Подобно водопаду, говор её нёсся стремительным потоком: шумел, звенел, бурлил и падал с обрыва, разбиваясь на отдельные предложения, слова и слоги. Рядом с прекрасной, образной речью соседствовала грубая брань, которой девушка совсем не замечала.

Отвыкшая от такой напористости, Люба улавливала только интонацию речи, а её смысла уже не воспринимала.

Оксану вытеснили родственники, но Игнат в этот день так и не пришел.

Боль, обида и горечь терзали Игната: казалось, кто-то злобно играл его желаниями и мечтами, путал жизненные дороги и толкал на край пропасти. Было одиноко – не было рядом друга. Хотелось жить – чуть не умер. Любил брата – тот погиб. Так хотел сына – родилась дочь. Не желая никого видеть, он постоянно натыкался на знакомых. Не слыша искренних поздравлений, замечал только ехидные усмешки, а в ушах монотонно куковало: "Бракодел! Бракодел! Бракодел!"

Выйдя на безлюдную толоку, Игнат, наконец, облегчённо вздохнул и побрел лиманом. Чавканье грязи, глухое хлюпанье воды, прохладный ветер немного остудили разгорячённую гневом кровь, и он, приняв гордый и невозмутимый вид, вызвал Татьяну.

Скрипнула калитка – мужчину ласково обхватили руки соскучившейся женщины.

– Знала, шо тебе побачу… Чуяло сердце… Пацанов к свекрушке отправила – Пантелемон в больнице… – радостно щебетала Татьяна, заводя любовника в хату.

Утопая в страстных объятьях, Игнат совершенно забыл о гневе, обиде и горечи, преследовавших его. Все отошло. Успокоилось.

Улеглось. И, наконец, устав от любовных утех, он заснул.

Разбудили его утренние крики петухов. Игнат раскрыл глаза: рядом, разметавшись на перине и похрапывая, спала Татьяна. Спящая, она казалась ему намного старше. Морщины, следы прожитых лет, избороздили высокий лоб, собрались стайками вокруг глаз, резко очертили рот. В черных волосах серебрились седые пряди.

– И чего связался со старухой? – спросил себя Игнат, но так и не смог ответить на этот вопрос.

В порыве самобичевания пошёл в больницу.

Люба виновато взглянула на мужа, а он, желая сделать ей приятное, попросил:

– Ну, показывай нашу красавицу!

Обрадовавшись, Люба расцвела в улыбке.

– Вот смотри! – гордо произнесла она, поднося к окну маленький свёрток.

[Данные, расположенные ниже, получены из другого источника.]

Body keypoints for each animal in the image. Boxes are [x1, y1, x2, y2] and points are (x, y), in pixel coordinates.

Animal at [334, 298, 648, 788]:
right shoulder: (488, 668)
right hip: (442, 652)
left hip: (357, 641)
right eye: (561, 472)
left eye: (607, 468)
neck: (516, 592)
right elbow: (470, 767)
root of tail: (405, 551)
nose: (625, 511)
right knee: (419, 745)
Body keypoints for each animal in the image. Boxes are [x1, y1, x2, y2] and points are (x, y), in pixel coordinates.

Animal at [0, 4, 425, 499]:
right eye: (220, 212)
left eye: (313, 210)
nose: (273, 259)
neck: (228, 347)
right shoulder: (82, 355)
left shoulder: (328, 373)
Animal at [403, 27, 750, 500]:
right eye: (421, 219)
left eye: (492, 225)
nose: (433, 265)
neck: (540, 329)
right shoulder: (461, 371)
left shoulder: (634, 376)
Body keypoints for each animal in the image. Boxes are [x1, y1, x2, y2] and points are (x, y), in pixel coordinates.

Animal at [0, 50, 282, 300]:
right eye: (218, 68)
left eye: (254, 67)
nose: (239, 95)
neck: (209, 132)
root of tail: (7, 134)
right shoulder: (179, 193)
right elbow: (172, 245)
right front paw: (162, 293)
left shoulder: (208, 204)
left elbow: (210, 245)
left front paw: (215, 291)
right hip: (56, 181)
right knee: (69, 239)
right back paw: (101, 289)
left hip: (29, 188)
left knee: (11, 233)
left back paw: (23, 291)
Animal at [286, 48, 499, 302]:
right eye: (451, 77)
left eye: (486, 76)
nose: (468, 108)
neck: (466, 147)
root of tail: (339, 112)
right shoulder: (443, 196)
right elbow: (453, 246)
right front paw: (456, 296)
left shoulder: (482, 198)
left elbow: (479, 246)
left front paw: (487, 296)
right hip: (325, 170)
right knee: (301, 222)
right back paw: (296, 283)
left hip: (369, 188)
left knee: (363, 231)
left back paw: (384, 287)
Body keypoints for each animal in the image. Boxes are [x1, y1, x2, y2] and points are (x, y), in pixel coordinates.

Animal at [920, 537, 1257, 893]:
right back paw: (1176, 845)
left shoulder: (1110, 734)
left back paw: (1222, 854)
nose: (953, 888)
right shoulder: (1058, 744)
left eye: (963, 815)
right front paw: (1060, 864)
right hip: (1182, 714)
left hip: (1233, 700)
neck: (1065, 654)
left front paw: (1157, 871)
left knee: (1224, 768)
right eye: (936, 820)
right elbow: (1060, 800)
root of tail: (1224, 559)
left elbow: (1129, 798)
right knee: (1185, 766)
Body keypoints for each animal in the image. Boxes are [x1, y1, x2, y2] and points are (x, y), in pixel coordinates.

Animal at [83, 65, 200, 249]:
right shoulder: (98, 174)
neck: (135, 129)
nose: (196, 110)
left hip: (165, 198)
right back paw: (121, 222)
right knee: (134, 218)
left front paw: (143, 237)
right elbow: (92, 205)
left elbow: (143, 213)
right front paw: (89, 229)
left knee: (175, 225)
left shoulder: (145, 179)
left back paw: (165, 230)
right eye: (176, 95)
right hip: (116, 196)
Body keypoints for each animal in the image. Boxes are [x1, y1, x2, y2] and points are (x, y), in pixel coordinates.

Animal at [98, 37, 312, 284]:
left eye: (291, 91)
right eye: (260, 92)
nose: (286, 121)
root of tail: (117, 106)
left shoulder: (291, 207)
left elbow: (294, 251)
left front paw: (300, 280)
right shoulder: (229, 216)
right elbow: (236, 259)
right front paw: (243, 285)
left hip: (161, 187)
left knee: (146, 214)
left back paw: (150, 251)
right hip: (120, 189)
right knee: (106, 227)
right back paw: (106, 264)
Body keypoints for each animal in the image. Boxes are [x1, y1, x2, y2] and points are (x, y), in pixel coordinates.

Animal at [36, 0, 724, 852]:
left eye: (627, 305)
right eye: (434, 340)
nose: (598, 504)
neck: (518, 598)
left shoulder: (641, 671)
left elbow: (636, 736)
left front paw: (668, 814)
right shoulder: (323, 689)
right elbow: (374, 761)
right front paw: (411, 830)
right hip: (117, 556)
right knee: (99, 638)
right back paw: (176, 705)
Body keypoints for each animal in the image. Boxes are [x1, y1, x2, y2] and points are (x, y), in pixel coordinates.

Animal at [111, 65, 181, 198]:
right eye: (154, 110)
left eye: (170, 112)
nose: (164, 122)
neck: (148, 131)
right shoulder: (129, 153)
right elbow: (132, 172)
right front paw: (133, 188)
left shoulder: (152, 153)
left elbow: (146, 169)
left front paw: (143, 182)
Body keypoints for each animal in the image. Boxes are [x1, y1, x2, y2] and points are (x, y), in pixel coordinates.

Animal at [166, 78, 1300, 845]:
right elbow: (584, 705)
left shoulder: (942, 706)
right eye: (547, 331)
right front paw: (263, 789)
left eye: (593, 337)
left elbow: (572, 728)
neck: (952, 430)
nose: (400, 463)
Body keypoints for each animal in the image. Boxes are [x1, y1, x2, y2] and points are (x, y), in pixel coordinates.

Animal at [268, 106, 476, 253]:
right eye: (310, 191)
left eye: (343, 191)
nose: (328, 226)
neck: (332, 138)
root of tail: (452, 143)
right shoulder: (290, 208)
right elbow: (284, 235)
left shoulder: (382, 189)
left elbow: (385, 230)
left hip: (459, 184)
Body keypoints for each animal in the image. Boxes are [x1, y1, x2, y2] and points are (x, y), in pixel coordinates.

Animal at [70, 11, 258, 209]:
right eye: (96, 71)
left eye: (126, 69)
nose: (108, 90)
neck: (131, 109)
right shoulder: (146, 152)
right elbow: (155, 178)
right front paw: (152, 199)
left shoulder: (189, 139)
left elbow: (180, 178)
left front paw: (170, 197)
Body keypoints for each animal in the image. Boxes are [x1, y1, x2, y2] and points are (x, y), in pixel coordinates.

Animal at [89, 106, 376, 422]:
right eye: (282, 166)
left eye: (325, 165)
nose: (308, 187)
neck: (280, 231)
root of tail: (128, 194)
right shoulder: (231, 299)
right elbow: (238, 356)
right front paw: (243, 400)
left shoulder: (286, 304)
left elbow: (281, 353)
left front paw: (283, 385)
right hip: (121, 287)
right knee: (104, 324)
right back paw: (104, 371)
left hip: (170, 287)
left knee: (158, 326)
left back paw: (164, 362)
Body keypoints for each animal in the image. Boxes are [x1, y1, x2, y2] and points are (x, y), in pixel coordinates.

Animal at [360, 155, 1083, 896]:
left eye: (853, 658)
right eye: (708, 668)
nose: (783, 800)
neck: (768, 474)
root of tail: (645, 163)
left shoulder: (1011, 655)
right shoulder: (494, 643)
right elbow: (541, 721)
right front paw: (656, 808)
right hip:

Безбровое красное личико. Бессмысленные мутные глазки.

– Ну и страшненькая, – подумал разочарованно Игнат, но вслух ничего не сказал.

Чем ярче светило солнце, тем жарче кипела работа. Трудились вручную. Одинокий рокот старенького трактора звучал прекрасной песней о лёгком и счастливом труде.

– Поспешайте, дивчата, а то Анфиса нас опережае, – торопила колхозниц Мария.

– Спешка нужна при ловле блох, а мы садкой занимаемся, – недовольно отрезала Марфа.

– Им-то хорошо на бугре, а тут, в низине, тилько грязь месим, – поддержала ее Настя.

– Ну, скажите, бабоньки, за шо надрываемся? За трудодень? За облигацию? – спросила Татьяна, поправляя на округлившемся животе халат.

– Да, за трудодень. За облигацию. За кусок хлиба, – резко ответила Мария. – Ох, и несузнательная же ты…

– Сознательность не мясо: ее в борщ не положишь, – передернула звеньевую колхозница.

– Шо тут кричать, шо бедно живем. Це и дураку понятно: пять лет война була, скилько мужиков погибло, усе разрушено, машин нэмае…

Трудно жить, а я, грешница, радуюсь, шо хвашистив побылы, шо у мире живем… Та за мир усе отдам, уси трудодни на заем подпишу… И шоб не чула подобных разговоров… Вон женщины своих малюток бросають, а булы б ясли? Ловко б було матерям, – доказывала свою правоту Мария.